MELLO — Entendi a reflexão que a reportagem fez. O que ocorreu foram algumas posturas que estavam um pouco defasadas no pontual. Recentemente, tivemos uma audiência pública de oito horas sobre pandemia e cultura popular, a gente ouviu ali tudo o que se pode imaginar. Estamos ouvindo as queixas, elas não são da última semana. Isso é da origem do Brasil, com os povos originários e o preconceito de raça. Sobre o auxílio ter sido muito pouco, agora estamos pagando 100% do cachê. Com a suspensão do Carnaval, muitos dizem que o auxílio não é a solução, mas sem o auxílio você não corrige o urgente. É uma medida de amparo para resolver aquele momento enquanto pensamos em caminhos de políticas.

JC — No caso do frevo, Júnior Afro, que é membro do Comitê Gestor de Salvaguarda do Frevo, reclamou à nossa reportagem que falta uma política pública de preservação do patrimônio. Embora reconheça que existam iniciativas, como o Paço do Frevo e a Escola de Frevo. O que mais poderia ser feito?

MELLO — A salvaguarda do frevo é a gente articular, como está acontecendo com o Paço agora; se articular com a comunidade e fazer ações descentralizadas. Qual é a situação dos blocos? Recentemente, perdemos Marcelo Varella, um grande pesquisador e compositor do frevo, e que sempre defendia o festival de frevo e tudo mais. Qual o formato de um festival de frevo? Como é que a Rádio Frei Caneca pode entrar nisso para que a gente faça com que o frevo se renove mais? A estratégia mais perene que existe é a preservação da tradição, mas não se fechando só nela. É preciso fazer um encontro de gerações, fazer a galera dialogar. Temos de aproveitar dessa nova autoestima que existe, tem o passinho que está aí. Como é que faz para a galera dialogar uma com a outra? Queremos levar os Patrimônios Vivos para as escolas, para conversar com a garotada, e pensar em festividades, se isso for uma política para a educação. Também vamos trazer essa experiência para o Compaz, que pode ter trabalhos. Conversei com [o músico] Lucas dos Prazeres, que tem um método de ensino e cultura pela troca cultural.

JC — Atualmente, você acumula o cargo de secretário de Cultura e presidente da Fundação de Cultura, antes ocupado por José Manoel Sobrinho. Como ocorreu essa mudança e qual é o objetivo?

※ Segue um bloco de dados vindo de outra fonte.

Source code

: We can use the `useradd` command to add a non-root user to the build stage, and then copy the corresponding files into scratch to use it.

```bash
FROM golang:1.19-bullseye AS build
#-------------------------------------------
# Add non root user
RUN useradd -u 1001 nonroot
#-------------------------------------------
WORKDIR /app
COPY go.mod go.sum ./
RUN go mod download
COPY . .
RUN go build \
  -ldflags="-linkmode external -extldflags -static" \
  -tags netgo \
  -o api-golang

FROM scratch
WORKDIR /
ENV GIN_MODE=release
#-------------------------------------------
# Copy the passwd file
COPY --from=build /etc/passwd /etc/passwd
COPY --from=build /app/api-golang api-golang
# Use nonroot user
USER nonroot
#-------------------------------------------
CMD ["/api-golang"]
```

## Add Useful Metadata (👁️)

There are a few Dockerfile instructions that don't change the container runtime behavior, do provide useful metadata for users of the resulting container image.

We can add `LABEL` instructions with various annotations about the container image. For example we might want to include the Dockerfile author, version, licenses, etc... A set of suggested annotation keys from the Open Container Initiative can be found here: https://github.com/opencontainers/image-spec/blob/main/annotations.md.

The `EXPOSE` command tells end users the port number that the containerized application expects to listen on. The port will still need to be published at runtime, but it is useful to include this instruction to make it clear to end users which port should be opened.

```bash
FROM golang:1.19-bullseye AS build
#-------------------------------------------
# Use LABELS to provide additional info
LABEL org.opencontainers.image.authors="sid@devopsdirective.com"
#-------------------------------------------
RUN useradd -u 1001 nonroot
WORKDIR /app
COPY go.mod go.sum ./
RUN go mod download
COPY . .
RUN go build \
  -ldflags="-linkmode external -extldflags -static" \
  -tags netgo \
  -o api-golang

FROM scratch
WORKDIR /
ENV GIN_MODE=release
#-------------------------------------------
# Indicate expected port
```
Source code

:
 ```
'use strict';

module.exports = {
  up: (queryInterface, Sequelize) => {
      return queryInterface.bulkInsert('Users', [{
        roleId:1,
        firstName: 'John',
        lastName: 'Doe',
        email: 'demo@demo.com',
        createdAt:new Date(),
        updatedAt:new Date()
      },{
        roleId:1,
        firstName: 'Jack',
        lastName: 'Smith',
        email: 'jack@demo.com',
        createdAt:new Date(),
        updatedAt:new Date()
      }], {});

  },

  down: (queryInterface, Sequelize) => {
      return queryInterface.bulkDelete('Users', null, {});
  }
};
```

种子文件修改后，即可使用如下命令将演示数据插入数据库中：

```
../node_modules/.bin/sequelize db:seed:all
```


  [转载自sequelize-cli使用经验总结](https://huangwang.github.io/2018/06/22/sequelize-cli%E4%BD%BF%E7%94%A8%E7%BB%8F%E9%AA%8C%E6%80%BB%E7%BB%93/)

MELLO — Tivemos uma reunião no final do ano passado com o José Manoel, ele já tinha uma proposta para atuar junto com Cida (Pedrosa), e que a Fundação e a Secretaria precisavam resolver — não uma crise de relacionamento, mas — um cenário em que não era muito claro esse negócio de 'eu formulo' e 'você executa'. Tem sempre alguém que entra no meio do caminho. Estou numa experiência de tentar pensar com as equipes em conjunto. Como vamos viabilizar as coisas? Está vindo tudo para cá e dá para entender melhor os processos. Acho que estamos conseguindo. Desde o começo, essa gestão disse que tínhamos de acabar com essa coisa de 'isto é com você' e 'isso daqui é comigo'. Fomos exercitando isso ao longo do ano, e acho que agora temos um passo a mais para dar.

JC — A cultura, especialmente no Recife, tem um potencial grande. Inclusive, para o turismo. Como você analisa a posição ou o tamanho da atenção da gestão de João Campos para a cultura?

MELLO — Sinceramente, preciso admitir que há uma sensibilidade grande. Ele demonstrou isso quando apresentou a proposta de cultura, que eu participei da discussão, que apresenta o fortalecimento do Conselho, do SIC, dos Arrecifes Culturais, que é um debate sobre a territorialidade da cultura. Conseguimos colocar para tocar o Recife Virado, criamos o Patrimônio Vivo, habilitamos dois espaços. Agora, diante de uma realidade que é difícil. É importante ir lá discutir, sentar com Planejamento, Finanças, e explicar a importância de um SIC, que é a movimentação da cadeia produtiva. Pagamos cachês atrasados na pandemia e foi quase R$ 1 milhão. Temos um olhar para a cultura que vai além da produção de coisas, ou de garantir atrações artísticas. É um olhar para política pública além dos ciclos festivos. É para garantir que a pessoa não desista de viver da cultura e que a cidade tenha esse viés.